-- Start Text extract --
The adjustment portions 91, 92, and 93 include adjustment screws 94, 95, and 96 moved in each azimuth angle direction by turning. Thus, by stretching the adjustment portions in each azimuth angle direction, it is possible to adjust a posture of the optical fiber preform 10 in which the adaptor 20 is installed. By applying, for example, knurled bolts or wing bolts to the adjustment screws 94, 95, and 96, it is possible to arbitrarily adjust the posture by easily turning the adjustment screws with fingers. In the embodiment, the optical fiber preform 10 in which the adaptor 20 is installed is adjusted, but the posture of the optical fiber preform 10 may be adjusted directly by an adjustment screw. When the optical fiber preform 10 is pushed or pulled directly with the adjustment screw, there is a possibility of a glass member to be hurt. Therefore, it is preferable to realize a structure for pushing or pulling the adaptor 20 using a metal or the like by an adjustment screw.

Referring to FIGS. 6A and 6B, the pivoting member 80 is mounted in a mounting hole 55 formed in the lateral reception surface 52 (also see FIG. 4) of which only a part is illustrated with an imaginary line by a bolt 85. The pivoting member 80 includes a projected contact surface 81 with predetermined curvature in a direction perpendicular to the drawing direction. A depressed optical fiber preform reception surface 83 with curvature of a lateral circumferential surface of the joining mechanism (the adaptor 20) or the dummy rod 11 is formed on a side facing a lateral side of the joining mechanism (the adaptor 20) or the dummy rod 11 of the pivoting member 80. For the pivoting member 80, a material can be appropriately selected in accordance with a heat environment inside the drawing furnace. For example, a metal material such as an austenite-based stainless steel or Inconel can be applied. However, since a spot at which the pivoting member 80 is disposed inside the drawing furnace is not at a high temperature at which glass is melted, a metal such as general stainless steel can also be used. The material is not limited to a metal and quartz or carbon can also be applied.
-- End Text extract --
**Task list**
**a)** Print the whole patent passage on the optical fiber preform word for word.
**b)** In the entries, starting at the line that contains "pose: elev=203.0 azim=303.4" and ending at the line that contains "Dot at: (247, 300)", switch every "roll" to "twist" and leave everything else unchanged. Give back only those lines.
-- Start Dataset --
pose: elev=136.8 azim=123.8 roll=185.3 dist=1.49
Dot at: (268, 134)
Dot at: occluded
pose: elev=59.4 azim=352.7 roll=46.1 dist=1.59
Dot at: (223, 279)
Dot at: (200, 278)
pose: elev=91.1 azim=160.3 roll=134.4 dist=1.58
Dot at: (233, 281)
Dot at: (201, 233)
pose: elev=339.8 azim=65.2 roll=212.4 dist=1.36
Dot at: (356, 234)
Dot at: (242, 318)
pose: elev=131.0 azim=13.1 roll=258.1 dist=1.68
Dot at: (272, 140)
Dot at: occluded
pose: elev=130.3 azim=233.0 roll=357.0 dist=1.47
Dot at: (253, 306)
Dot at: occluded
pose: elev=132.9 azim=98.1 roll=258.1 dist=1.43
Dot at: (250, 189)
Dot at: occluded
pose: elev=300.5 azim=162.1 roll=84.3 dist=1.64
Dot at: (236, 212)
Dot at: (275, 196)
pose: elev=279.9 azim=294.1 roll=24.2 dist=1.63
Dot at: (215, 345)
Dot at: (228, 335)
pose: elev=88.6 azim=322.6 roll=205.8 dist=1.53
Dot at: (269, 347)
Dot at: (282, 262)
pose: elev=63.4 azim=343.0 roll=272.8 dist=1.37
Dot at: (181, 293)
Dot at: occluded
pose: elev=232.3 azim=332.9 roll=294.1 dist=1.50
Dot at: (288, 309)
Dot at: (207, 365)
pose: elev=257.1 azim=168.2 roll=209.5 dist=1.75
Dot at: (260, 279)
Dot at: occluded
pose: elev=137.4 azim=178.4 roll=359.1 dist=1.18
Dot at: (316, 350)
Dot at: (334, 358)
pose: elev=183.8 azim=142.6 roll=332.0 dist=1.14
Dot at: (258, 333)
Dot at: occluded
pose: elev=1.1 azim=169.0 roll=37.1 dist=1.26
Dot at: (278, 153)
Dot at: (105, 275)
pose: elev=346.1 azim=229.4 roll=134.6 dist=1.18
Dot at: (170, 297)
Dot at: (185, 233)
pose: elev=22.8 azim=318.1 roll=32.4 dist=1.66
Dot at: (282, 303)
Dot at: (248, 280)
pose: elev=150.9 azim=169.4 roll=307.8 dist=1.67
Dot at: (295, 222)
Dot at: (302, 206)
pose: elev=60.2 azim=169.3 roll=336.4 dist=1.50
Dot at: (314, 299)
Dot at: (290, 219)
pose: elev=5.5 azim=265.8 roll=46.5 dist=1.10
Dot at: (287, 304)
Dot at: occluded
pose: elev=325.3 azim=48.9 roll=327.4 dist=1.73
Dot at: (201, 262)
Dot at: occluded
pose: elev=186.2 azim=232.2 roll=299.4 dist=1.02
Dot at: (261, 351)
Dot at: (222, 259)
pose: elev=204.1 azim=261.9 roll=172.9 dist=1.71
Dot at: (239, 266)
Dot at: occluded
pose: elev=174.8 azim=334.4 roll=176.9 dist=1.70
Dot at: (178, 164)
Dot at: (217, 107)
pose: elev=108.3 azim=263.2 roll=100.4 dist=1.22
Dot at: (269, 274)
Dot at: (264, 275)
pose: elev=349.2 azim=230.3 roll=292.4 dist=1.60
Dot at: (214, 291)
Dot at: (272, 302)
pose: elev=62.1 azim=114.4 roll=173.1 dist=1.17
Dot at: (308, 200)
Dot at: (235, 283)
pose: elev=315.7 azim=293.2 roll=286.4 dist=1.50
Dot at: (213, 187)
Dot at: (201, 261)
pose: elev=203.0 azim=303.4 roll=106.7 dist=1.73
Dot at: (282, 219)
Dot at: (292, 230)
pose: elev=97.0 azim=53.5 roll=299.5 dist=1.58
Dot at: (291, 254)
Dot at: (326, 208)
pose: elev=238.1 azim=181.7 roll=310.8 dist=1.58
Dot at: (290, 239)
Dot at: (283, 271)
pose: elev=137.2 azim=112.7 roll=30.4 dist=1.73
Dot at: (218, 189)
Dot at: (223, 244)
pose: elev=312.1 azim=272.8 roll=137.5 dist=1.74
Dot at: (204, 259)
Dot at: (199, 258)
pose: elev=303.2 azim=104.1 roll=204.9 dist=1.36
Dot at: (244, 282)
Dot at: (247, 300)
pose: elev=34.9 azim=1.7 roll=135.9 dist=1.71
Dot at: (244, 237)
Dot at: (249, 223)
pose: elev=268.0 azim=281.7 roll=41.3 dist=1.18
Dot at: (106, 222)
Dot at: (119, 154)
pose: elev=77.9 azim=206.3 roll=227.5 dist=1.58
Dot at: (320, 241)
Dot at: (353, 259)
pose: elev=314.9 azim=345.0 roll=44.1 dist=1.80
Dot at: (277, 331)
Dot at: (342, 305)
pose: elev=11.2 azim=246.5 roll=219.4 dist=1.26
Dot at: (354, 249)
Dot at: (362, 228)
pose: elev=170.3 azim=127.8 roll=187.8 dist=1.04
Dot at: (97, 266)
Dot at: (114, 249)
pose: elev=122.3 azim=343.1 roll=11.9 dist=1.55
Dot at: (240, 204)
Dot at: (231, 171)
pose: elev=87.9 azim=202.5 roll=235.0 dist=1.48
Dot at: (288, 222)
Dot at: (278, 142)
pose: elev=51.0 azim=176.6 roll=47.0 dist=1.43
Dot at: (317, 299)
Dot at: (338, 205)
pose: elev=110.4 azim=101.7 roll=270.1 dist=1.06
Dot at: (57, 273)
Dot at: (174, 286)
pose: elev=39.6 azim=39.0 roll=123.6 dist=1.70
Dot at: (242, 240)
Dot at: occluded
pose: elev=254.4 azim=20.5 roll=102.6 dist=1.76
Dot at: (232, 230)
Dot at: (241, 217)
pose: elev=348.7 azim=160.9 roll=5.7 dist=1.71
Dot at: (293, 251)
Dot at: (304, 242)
-- End Dataset --
**Solutions for each task**
**a)**
The adjustment portions 91, 92, and 93 include adjustment screws 94, 95, and 96 moved in each azimuth angle direction by turning. Thus, by stretching the adjustment portions in each azimuth angle direction, it is possible to adjust a posture of the optical fiber preform 10 in which the adaptor 20 is installed. By applying, for example, knurled bolts or wing bolts to the adjustment screws 94, 95, and 96, it is possible to arbitrarily adjust the posture by easily turning the adjustment screws with fingers. In the embodiment, the optical fiber preform 10 in which the adaptor 20 is installed is adjusted, but the posture of the optical fiber preform 10 may be adjusted directly by an adjustment screw. When the optical fiber preform 10 is pushed or pulled directly with the adjustment screw, there is a possibility of a glass member to be hurt. Therefore, it is preferable to realize a structure for pushing or pulling the adaptor 20 using a metal or the like by an adjustment screw.

Referring to FIGS. 6A and 6B, the pivoting member 80 is mounted in a mounting hole 55 formed in the lateral reception surface 52 (also see FIG. 4) of which only a part is illustrated with an imaginary line by a bolt 85. The pivoting member 80 includes a projected contact surface 81 with predetermined curvature in a direction perpendicular to the drawing direction. A depressed optical fiber preform reception surface 83 with curvature of a lateral circumferential surface of the joining mechanism (the adaptor 20) or the dummy rod 11 is formed on a side facing a lateral side of the joining mechanism (the adaptor 20) or the dummy rod 11 of the pivoting member 80. For the pivoting member 80, a material can be appropriately selected in accordance with a heat environment inside the drawing furnace. For example, a metal material such as an austenite-based stainless steel or Inconel can be applied. However, since a spot at which the pivoting member 80 is disposed inside the drawing furnace is not at a high temperature at which glass is melted, a metal such as general stainless steel can also be used. The material is not limited to a metal and quartz or carbon can also be applied.

**b)**
pose: elev=203.0 azim=303.4 twist=106.7 dist=1.73
Dot at: (282, 219)
Dot at: (292, 230)
pose: elev=97.0 azim=53.5 twist=299.5 dist=1.58
Dot at: (291, 254)
Dot at: (326, 208)
pose: elev=238.1 azim=181.7 twist=310.8 dist=1.58
Dot at: (290, 239)
Dot at: (283, 271)
pose: elev=137.2 azim=112.7 twist=30.4 dist=1.73
Dot at: (218, 189)
Dot at: (223, 244)
pose: elev=312.1 azim=272.8 twist=137.5 dist=1.74
Dot at: (204, 259)
Dot at: (199, 258)
pose: elev=303.2 azim=104.1 twist=204.9 dist=1.36
Dot at: (244, 282)
Dot at: (247, 300)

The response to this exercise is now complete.